• _TASK BRIEF_
Pick up the excerpt on the Polarization method for magnetic concrete right after its last sentence and keep writing it.

• _EXCERPT TO READ_
At first, we can be dispointed with the very small advantage the Polarization method provide considering the computing time. It has to be higlighted the `update()` method - for the non linear right hand side or the magnetic permeability - has an effect on the magnetic concrete. As long as the ratio of magnetic concrete volume in the whole volume of computation is always little, we are not surprised to face a very little improvement in the method. Actually, rebuilding the preconditioner does seem to be that time consuming.

Considering our results, we recommend the following strategy: - run the regularized formulation until a stationnary point is found, - use the current $\mathbb{A}$ as an initial guess for the saddle point method.

$\mu$ discretization

Our calculus has not shown a sufficient difference to definitely chose.

## 7. Propositions

Here the ideas we do not have time to test.

• _Extracted records_
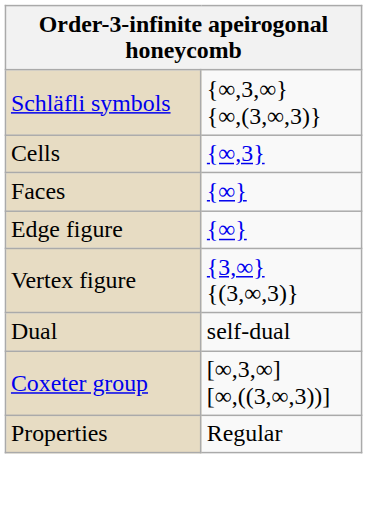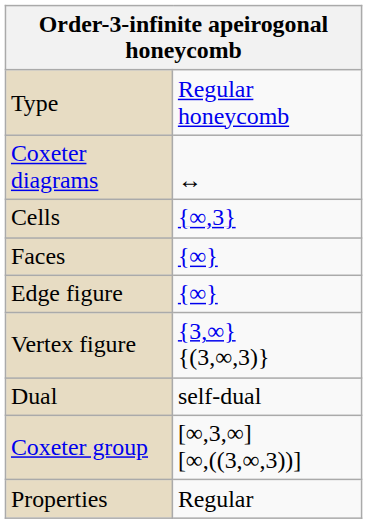+ row: Type | Regular honeycomb
- row: Schläfli symbols | {∞,3,∞} {∞,(3,∞,3)}
+ row: Coxeter diagrams | ↔
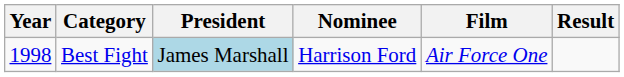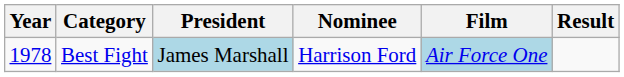Best Fight | Year: 1998 -> 1978
Best Fight | Film: no background -> lightblue background
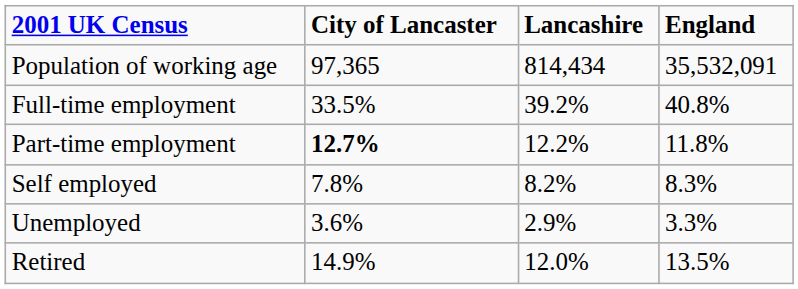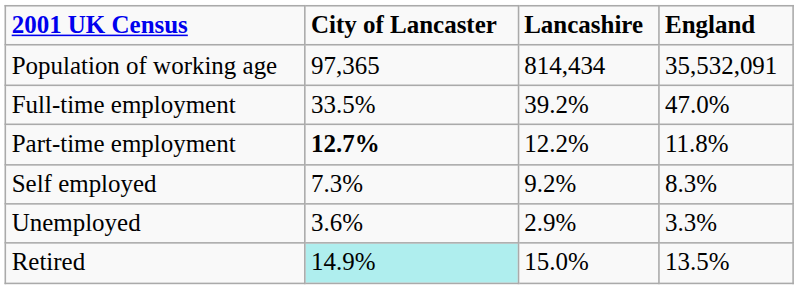Full-time employment | England: 40.8% -> 47.0%
Self employed | City of Lancaster: 7.8% -> 7.3%
Self employed | Lancashire: 8.2% -> 9.2%
Retired | City of Lancaster: no background -> paleturquoise background
Retired | Lancashire: 12.0% -> 15.0%
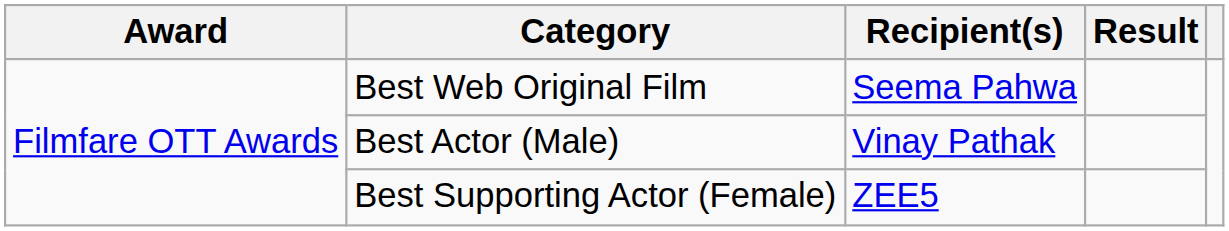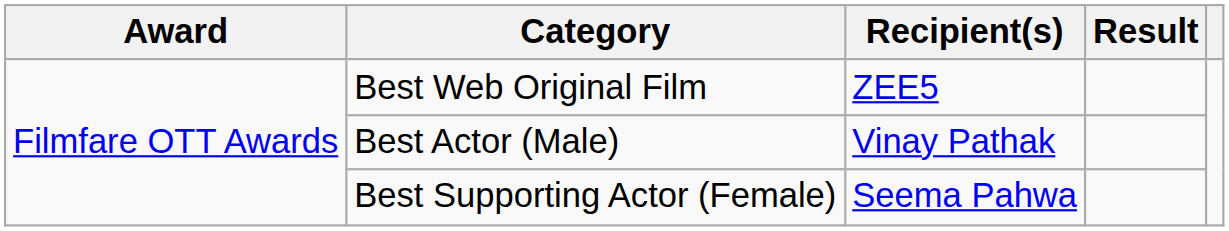Best Web Original Film | Recipient(s): Seema Pahwa -> ZEE5
Best Supporting Actor (Female) | Recipient(s): ZEE5 -> Seema Pahwa
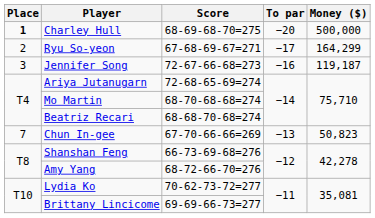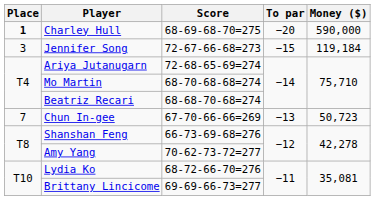Charley Hull | Money ($): 500,000 -> 590,000
- row: 2 | Ryu So-yeon | 67-68-69-67=271 | −17 | 164,299
Jennifer Song | To par: −16 -> −15
Jennifer Song | Money ($): 119,187 -> 119,184
Chun In-gee | Money ($): 50,823 -> 50,723
Amy Yang | Score: 68-72-66-70=276 -> 70-62-73-72=277
Lydia Ko | Score: 70-62-73-72=277 -> 68-72-66-70=276
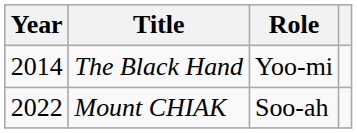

• _RESPONSE TO THE EXERCISE_
### 7.1. Polarization

The polarization generate a right hand side that can present huge variations - see the $B-H$ curve for $B \approx 1.8$ for example. In the present geometry, the maximum of $B$ is achieved at the boundary of the ferromagnetic concrete. That is the non linear right hand side is discontinuous along the boundary of the ferromagnetic concrete, with a huge variation. We recommend to test the $L_2$ projection of the non linear right hand side in the whole domain to smooth it, with a smoothing parameter decreasing with the iterations to decrease the effect of this projection.

### 7.2. Continuity

Considering the convergence is mainly linked to the current density, a contiuation algorithm has to be testesd.

### 7.3. Mixing Polarization and Picard.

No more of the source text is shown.